My first step, and probably the most helpful, was buying a food scale. I had no idea what a portion looked like. I ate anything and everything, and whatever went on my plate was a portion in my mind. For breakfast, I would either have chocolate milk and donuts or a real sugary coffee mocha and a breakfast burrito or two. Now I have a post-workout protein shake and then a couple of hours later, have a 5– to 6-ounce meal with protein and very low carbs.
The first month of learning to eat better was bad. I was constantly hungry and not in a great mood. Cravings were bad, and I was in a foul mood. But I kept eating foods that I knew were good for me, lots of veggies along with turkey and chicken. I ate baby carrots with lunches and dinners for the first few months, they taste good, and they are filling. I also started having low fat Greek yogurt to take the place of the sweets I was used to having every morning.
By measuring foods, counting macros, and reducing daily calories to 2,000 and eventually 1,200, I lost a total of 160 pounds in a few months prior to having gastric sleeve surgery.

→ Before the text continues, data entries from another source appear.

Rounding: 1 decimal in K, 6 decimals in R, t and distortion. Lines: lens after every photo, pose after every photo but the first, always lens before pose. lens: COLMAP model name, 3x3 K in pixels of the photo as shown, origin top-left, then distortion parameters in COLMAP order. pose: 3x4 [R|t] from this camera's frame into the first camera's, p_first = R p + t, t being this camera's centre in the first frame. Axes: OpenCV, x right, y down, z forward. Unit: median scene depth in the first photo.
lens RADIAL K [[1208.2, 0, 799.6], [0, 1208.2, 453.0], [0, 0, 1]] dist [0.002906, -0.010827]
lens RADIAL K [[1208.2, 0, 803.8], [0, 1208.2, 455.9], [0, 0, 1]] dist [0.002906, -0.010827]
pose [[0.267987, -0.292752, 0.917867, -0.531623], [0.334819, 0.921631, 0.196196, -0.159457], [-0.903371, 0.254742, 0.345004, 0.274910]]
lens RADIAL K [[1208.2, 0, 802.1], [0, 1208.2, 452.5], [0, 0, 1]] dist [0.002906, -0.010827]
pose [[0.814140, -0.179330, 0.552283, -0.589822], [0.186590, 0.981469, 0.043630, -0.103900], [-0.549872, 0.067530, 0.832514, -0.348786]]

Surgery can be part of the solution, but not the whole solution
It seems a lot of people go into surgery with the mindset that the surgery will solve their problems. It will not. All their eating issues will still be there. I think that changing my diet ahead of it made things much easier for me; I developed discipline and the stress about not getting my favorite foods and having cravings was behind me for the most part.

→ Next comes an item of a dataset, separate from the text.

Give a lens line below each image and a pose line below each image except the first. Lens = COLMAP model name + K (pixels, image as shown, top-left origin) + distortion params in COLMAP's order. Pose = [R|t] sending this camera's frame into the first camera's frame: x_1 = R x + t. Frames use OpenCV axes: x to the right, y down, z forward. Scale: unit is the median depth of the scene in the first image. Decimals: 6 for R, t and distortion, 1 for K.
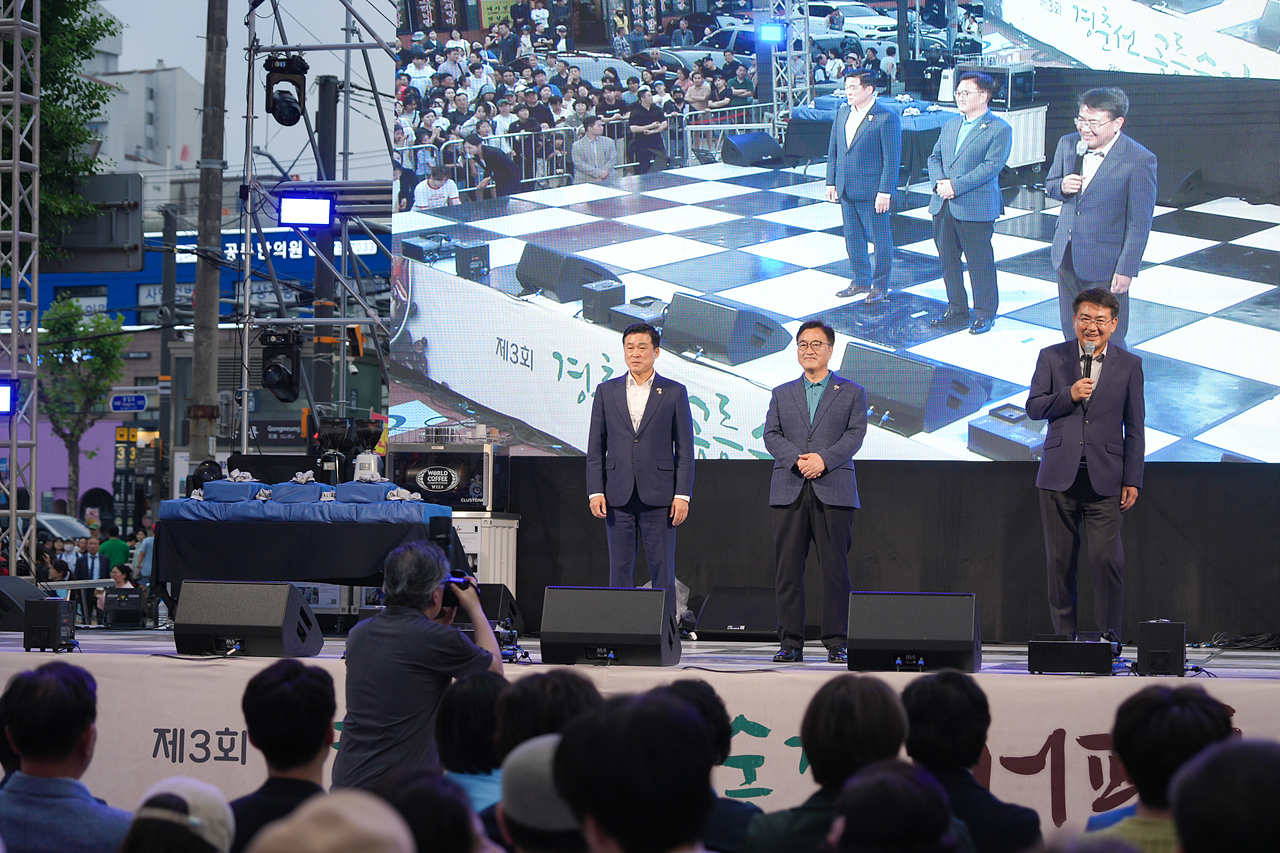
lens RADIAL K [[2910.1, 0, 640.0], [0, 2910.1, 426.5], [0, 0, 1]] dist [0.027841, -0.603815]
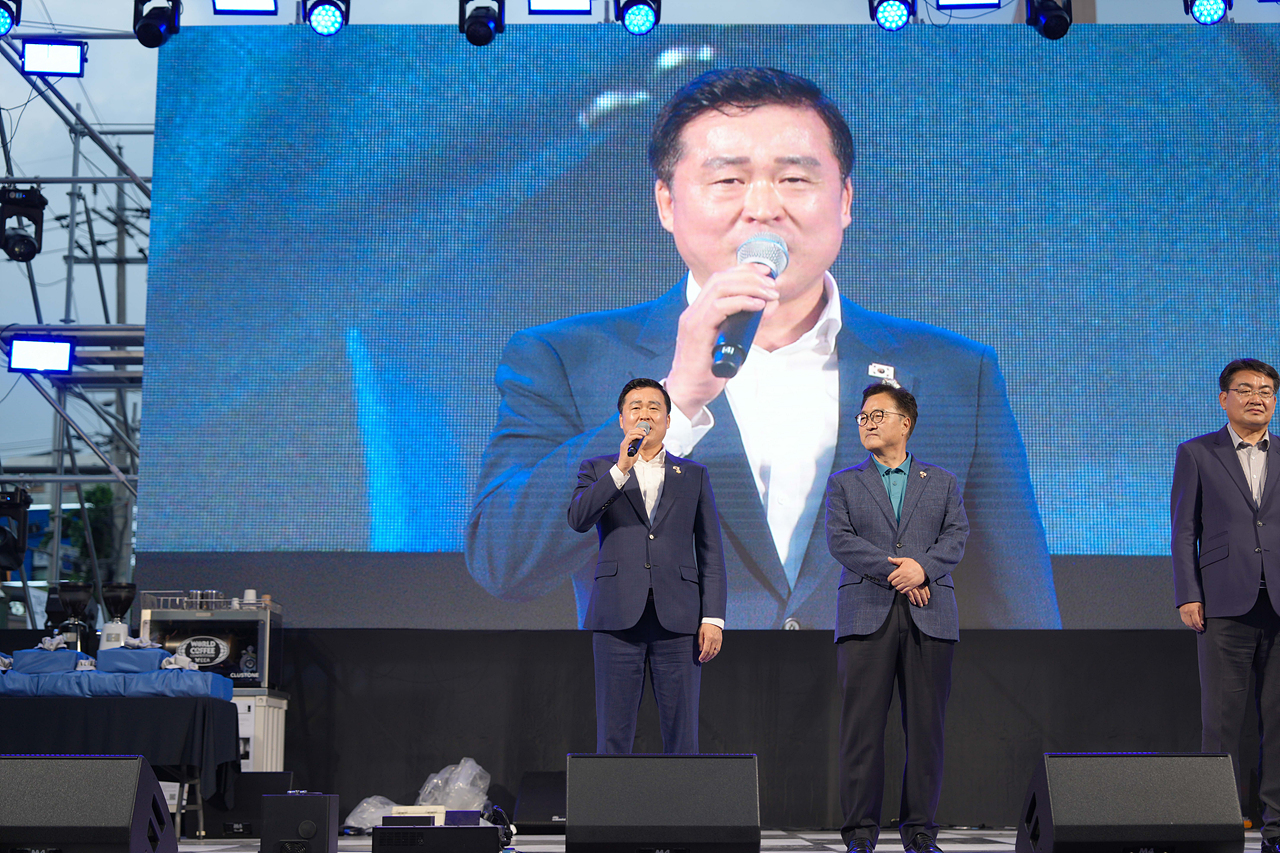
lens RADIAL K [[1981.4, 0, 640.0], [0, 1981.4, 426.5], [0, 0, 1]] dist [-0.015044, -0.002765]
pose [[0.970812, 0.025885, 0.238440, -0.073623], [0.004641, 0.991945, -0.126581, 0.023248], [-0.239796, 0.123993, 0.962872, 0.341190]]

I started working out a few minutes every couple of days before surgery; now I work out six days a week (and I often post on social media after the gym). I walk at my local high school track on Saturday mornings—I would be in the gym on Saturday except it’s a 20-mile drive to get there. I live in a small rural town and that is the closest gym. My weight training to cardio split is even. I start with a 15-minute warm-up on the elliptical machine, move to the weights and then come back to the treadmill and do a 30-minute session.

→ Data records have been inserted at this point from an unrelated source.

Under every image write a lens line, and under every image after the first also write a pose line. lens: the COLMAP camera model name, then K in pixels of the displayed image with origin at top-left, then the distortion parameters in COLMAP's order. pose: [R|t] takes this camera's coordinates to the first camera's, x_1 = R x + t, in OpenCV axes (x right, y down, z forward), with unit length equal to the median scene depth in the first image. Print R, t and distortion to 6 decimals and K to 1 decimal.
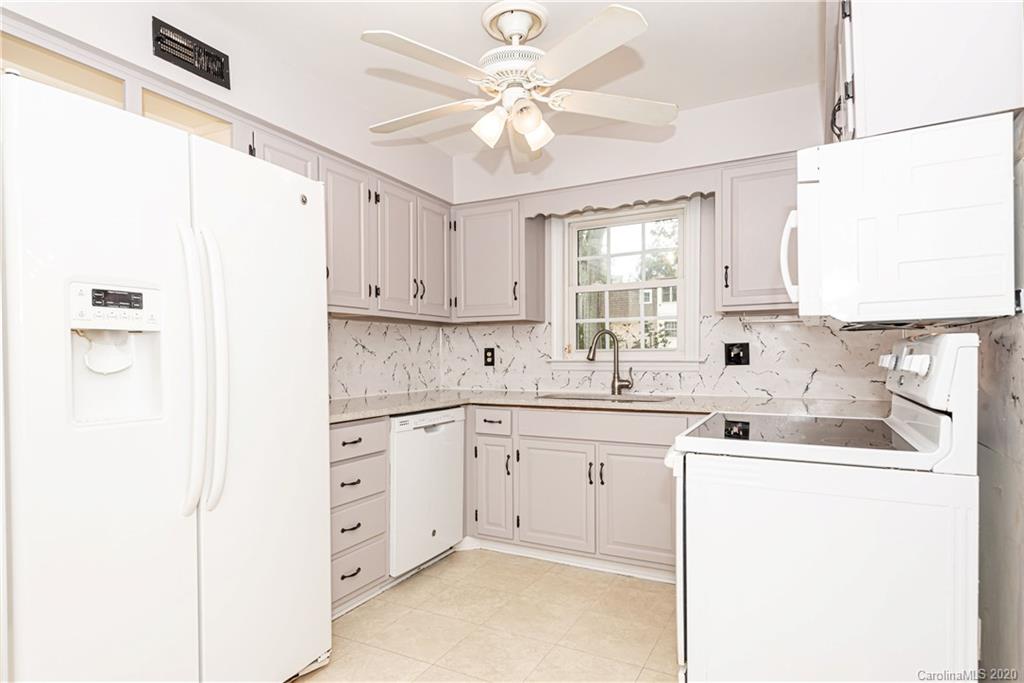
lens RADIAL K [[541.6, 0, 524.7], [0, 541.6, 358.7], [0, 0, 1]] dist [0.025793, -0.004009]
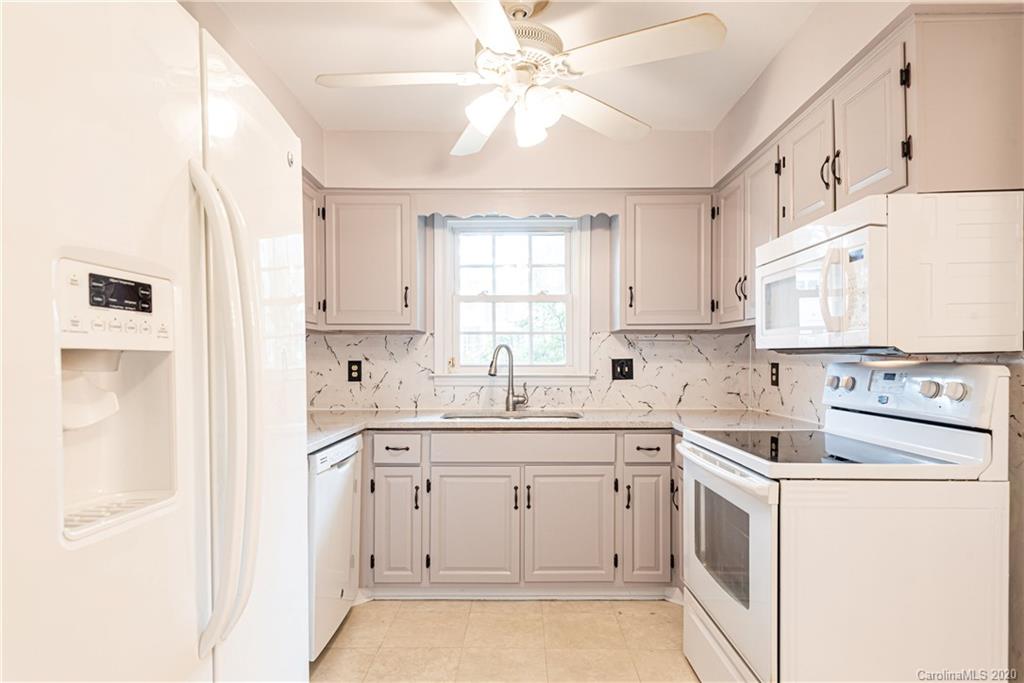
lens RADIAL K [[541.6, 0, 526.8], [0, 541.6, 362.2], [0, 0, 1]] dist [0.025793, -0.004009]
pose [[0.893926, 0.005262, 0.448183, -0.260571], [-0.002937, 0.999978, -0.005883, -0.016297], [-0.448204, 0.003942, 0.893922, 0.139602]]
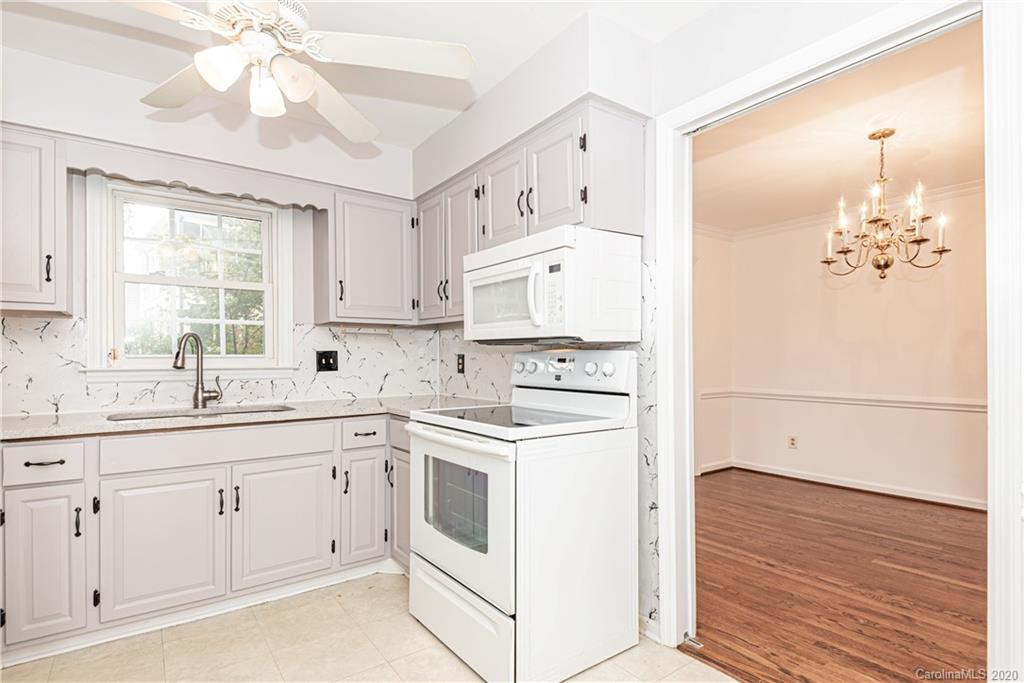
lens RADIAL K [[496.0, 0, 517.2], [0, 496.0, 357.2], [0, 0, 1]] dist [-0.004326, -0.005523]
pose [[0.458948, 0.007559, 0.888431, -0.325570], [0.005635, 0.999919, -0.011419, -0.002891], [-0.888445, 0.010247, 0.458869, 0.213556]]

The art of staying disciplined
Discipline is very important. Motivation will fail all of us eventually. I developed my personal discipline simply by not wanting to go back to the I was living before my weight loss. Before I lost the weight I wasn’t really living, just existing, waiting for the end. When I started working out, I thought, I have to go to the gym, now it’s I get to go to the gym. Once you have been 660 pounds and then found life after weight loss you find the discipline to not go back easily, I think. On days I don’t want to work out or track macros, I tell myself, “Don’t let your inner bitch win. Get up. Do the work.”
I’m 255 pounds now and the daily pain and struggles from being morbidly obese have gone away. I don’t need to have a nap before and after work every day and I don’t need my CPAP machine. With that much weight loss, I have a massive amount of loose skin; the next chapter is saving money to get this procedure done, and I started a go fund me to help with the cost.
Everyday gets a little easier and every day I get a little more confident. Since starting my journey, I reconnected with a friend, and we fell in love. This last month, we got married. I don’t think I would have put myself out there, had I not started this weight loss journey.